For the third question. Just the controller of bt . You can do as following. We have menuconfig to chose running on core0 or core1. run idf.py menuconfig For wifi: (Top) → Component config → Wi-Fi → WiFi Task Core ID For bt (Top) → Component config → Bluetooth → Bluetooth controller(ESP32 Dual Mode Bluetooth) → The cpu core which bluetooth controller run

Another two questions 1.What's the priority of the task for retrieving CAN Messages ? Does it higher than controller task? 2.From your describe you just use polling way not using interrupt for handling the CAN Messages , Am I right?

skyESP avatar Nov 08 '21 08:11 skyESP

@skyESP Let me check if that changes anything and i get back to you.

  1. 20 from max 25. The BLE one is also slightly evalated i think it’s 15 there.
  2. It’s done via Interrupt, Polling is only used for retrieving the uds messages

Platin21 avatar Nov 08 '21 10:11 Platin21

OK, You set the priority of the controller task lower than the task to handle the can message. Here please do two tests.

  1. Set the controller task higher than the task to handle the CAN message.If still have problem please do the step 2. 2.Reduce the load or stop the the task to handle the CAN message and check if the issue is still here.

I suspect that the controller task is blocked by other task or the interrupt.

skyESP avatar Nov 08 '21 11:11 skyESP

@skyESP where can one change the controller priority? Seems to be not a option inside Component config -> Bluetooth -> Bluetooth Controller. Or what is the default level there?

  1. Isn’t really a fix but for testing sure i can do that.

Platin21 avatar Nov 08 '21 12:11 Platin21

@Platin21 1.You can change the priority in the code where you create the task. 2.From our experience the controller should not be blocked by other tasks or interrupt for long time. Through I do not know how long and how much work you did in your task,so I advance you to do this to test and verify my suspection. If it works,this can be a fix.

skyESP avatar Nov 09 '21 01:11 skyESP

@skyESP you mean the task that handles the BLE so neither the controller nor the host?

I would first need to know under which value it needs to be to not take priority.

Platin21 avatar Nov 09 '21 07:11 Platin21

@Platin21 hi, 1.You had better keep the priority of controller and host task as our demo example. 2.The task you created yourself should lower than the controller and host ble task. The priority should be: ble controller task > ble host task > application task ( build by your self) 3.If this still can not work, can you give us your code?

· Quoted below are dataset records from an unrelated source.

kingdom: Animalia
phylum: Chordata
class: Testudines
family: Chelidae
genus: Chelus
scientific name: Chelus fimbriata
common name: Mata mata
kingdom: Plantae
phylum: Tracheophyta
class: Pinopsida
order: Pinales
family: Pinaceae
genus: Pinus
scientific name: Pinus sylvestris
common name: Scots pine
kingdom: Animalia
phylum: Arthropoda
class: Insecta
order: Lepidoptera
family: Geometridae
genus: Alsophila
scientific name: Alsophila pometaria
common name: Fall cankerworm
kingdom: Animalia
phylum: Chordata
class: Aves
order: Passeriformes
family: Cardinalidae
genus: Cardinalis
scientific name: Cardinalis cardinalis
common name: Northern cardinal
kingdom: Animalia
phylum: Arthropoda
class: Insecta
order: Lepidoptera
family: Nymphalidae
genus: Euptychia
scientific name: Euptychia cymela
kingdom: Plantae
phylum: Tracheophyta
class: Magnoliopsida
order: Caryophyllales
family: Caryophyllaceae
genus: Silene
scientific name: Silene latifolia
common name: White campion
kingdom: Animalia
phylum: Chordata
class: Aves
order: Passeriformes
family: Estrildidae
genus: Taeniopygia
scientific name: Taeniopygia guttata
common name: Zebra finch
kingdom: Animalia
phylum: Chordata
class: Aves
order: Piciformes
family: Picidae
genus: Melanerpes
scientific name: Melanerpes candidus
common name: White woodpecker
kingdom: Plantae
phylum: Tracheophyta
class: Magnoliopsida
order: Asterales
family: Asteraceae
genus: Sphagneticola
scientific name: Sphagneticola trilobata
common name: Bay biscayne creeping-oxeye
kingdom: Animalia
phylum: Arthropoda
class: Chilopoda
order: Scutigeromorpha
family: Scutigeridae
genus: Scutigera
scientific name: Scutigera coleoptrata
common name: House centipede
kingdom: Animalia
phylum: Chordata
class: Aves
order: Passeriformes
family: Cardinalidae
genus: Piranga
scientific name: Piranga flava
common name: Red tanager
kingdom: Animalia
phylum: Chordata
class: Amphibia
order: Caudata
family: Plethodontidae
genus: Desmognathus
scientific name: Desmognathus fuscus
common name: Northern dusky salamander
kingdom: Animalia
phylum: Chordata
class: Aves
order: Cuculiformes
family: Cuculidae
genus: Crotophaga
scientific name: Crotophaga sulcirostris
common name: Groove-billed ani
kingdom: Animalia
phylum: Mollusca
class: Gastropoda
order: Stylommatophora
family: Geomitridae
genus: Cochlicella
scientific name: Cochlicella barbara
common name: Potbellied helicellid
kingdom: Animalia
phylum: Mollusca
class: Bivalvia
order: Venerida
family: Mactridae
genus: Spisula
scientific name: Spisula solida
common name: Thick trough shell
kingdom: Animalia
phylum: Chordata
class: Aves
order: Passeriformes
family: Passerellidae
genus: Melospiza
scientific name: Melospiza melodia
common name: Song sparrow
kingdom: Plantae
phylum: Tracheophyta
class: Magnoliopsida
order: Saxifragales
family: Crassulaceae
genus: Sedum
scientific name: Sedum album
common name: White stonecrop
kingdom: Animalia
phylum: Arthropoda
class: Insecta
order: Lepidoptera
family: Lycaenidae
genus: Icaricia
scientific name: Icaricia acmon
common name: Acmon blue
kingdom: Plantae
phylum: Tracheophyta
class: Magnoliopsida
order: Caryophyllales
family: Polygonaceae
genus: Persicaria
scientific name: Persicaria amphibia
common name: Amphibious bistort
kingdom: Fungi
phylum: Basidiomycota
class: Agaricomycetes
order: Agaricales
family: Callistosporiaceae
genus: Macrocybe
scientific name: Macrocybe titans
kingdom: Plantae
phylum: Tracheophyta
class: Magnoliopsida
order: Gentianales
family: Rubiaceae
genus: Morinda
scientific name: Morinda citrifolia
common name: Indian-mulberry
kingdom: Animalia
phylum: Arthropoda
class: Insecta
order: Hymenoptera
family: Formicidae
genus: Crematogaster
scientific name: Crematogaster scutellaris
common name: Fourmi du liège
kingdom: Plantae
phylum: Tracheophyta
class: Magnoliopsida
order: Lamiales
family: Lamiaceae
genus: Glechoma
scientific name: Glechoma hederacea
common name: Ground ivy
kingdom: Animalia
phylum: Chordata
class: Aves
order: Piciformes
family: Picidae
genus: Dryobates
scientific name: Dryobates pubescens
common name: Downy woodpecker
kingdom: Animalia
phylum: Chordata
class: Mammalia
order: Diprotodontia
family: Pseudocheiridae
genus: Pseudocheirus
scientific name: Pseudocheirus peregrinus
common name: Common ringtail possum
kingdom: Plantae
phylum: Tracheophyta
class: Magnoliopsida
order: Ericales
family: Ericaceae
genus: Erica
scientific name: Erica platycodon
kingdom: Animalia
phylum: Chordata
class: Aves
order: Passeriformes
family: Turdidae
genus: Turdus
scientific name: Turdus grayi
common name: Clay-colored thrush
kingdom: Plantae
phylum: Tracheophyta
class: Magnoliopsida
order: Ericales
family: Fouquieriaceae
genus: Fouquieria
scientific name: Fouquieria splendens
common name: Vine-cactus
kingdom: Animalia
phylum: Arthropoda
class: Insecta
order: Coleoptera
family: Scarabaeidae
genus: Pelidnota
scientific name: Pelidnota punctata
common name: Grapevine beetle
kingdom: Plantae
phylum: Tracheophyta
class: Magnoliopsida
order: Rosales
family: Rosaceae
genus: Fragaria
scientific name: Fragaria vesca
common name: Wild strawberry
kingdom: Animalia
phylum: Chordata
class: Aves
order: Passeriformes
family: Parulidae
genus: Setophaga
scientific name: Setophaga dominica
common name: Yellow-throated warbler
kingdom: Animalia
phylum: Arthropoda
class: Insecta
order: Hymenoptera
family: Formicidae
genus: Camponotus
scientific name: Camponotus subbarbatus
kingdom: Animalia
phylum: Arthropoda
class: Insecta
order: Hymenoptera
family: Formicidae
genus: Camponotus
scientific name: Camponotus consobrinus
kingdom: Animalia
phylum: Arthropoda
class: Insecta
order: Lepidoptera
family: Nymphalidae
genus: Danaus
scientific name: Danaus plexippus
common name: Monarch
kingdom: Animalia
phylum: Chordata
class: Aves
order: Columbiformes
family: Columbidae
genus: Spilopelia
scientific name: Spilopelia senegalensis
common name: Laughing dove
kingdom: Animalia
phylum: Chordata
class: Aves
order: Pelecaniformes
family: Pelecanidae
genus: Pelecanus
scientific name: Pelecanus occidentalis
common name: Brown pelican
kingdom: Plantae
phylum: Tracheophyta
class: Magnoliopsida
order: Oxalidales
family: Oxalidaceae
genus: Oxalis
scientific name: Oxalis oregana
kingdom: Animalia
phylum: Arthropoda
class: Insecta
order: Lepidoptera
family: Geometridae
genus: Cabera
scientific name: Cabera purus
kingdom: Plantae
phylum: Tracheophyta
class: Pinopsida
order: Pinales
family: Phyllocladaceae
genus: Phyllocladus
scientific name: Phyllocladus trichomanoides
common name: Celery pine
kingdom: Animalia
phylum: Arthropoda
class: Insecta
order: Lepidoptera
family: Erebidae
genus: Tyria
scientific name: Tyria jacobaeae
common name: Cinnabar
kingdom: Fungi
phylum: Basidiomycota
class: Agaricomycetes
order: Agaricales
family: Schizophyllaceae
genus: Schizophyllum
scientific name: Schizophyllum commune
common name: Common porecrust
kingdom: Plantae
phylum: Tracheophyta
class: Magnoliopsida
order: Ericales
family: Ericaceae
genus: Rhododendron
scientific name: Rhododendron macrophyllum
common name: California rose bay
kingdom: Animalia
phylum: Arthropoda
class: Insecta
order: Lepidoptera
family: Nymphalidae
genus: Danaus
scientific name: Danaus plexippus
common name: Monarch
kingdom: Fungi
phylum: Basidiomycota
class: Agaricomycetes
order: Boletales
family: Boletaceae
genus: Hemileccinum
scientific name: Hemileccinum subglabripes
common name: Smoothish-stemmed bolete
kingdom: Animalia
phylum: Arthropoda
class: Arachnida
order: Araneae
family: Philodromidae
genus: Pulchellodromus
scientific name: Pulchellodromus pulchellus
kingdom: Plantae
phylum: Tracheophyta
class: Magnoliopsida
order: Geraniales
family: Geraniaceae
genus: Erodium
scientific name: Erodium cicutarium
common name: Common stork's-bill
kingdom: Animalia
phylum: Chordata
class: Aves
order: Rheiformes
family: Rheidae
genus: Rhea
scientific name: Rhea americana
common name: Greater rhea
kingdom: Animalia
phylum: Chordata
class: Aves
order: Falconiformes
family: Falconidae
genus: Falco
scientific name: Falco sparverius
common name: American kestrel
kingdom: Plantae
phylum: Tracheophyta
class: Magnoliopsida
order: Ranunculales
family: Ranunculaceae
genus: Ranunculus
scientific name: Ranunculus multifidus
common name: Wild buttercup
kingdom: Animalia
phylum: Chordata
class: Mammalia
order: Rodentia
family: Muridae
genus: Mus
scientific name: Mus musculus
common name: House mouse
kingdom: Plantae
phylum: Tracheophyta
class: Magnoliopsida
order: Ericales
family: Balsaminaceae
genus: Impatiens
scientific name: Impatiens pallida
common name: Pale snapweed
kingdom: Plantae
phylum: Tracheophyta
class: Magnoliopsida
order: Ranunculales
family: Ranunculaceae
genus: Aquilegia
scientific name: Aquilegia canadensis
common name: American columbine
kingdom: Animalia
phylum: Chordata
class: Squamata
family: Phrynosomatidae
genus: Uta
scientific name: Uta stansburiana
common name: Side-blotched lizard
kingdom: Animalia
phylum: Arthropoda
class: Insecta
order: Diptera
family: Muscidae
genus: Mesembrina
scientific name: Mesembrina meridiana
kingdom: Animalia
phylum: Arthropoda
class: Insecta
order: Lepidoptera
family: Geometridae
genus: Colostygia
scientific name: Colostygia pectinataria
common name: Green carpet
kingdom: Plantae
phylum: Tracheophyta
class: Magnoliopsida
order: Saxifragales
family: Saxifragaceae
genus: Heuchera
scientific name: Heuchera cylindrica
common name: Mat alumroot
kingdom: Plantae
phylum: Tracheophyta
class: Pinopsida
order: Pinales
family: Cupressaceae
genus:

skyESP avatar Nov 10 '21 03:11 skyESP

  1. I didn’t change anything there what i was not sure about is if our task should have a higher prio than the can one
  2. This was the case anyways i think meanwhile i dunno what the default prio of these other two tasks is.
  3. Possible but that needs to be elaborated in a Email. And i suspect it makes more sense that we setup something as i already said and you maybe can guess that the pcb on which the esp sits is custom. @skyESP

Platin21 avatar Nov 10 '21 06:11 Platin21

@skyESP so back to the priorities the host task seems to run on 21 and the LL task seems to run on 24 so our can task is acutally already lower in priority. And to the other tasks on the system all of them run with priority 0 so should not be possbile for it to interfere at all then.

Platin21 avatar Nov 10 '21 11:11 Platin21

hi,@Platin21 Sorry for replay late. Yes,Priority 0 of other tasks should not interfere them.
For the example ble_ibeacon demo in our IDF sdk. The controller task is 23,hci host task is 22, BTU task is 20 ,BTC task is 19.

skyESP avatar Nov 10 '21 11:11 skyESP

Yeah that makes it clearer now. We will setup something tomorrow and i will leave my response here. But yeah it sounds very promising. We are now switching the priorities to be under a value of 18. Would be a huge step for us forward if that works out.

Platin21 avatar Nov 10 '21 13:11 Platin21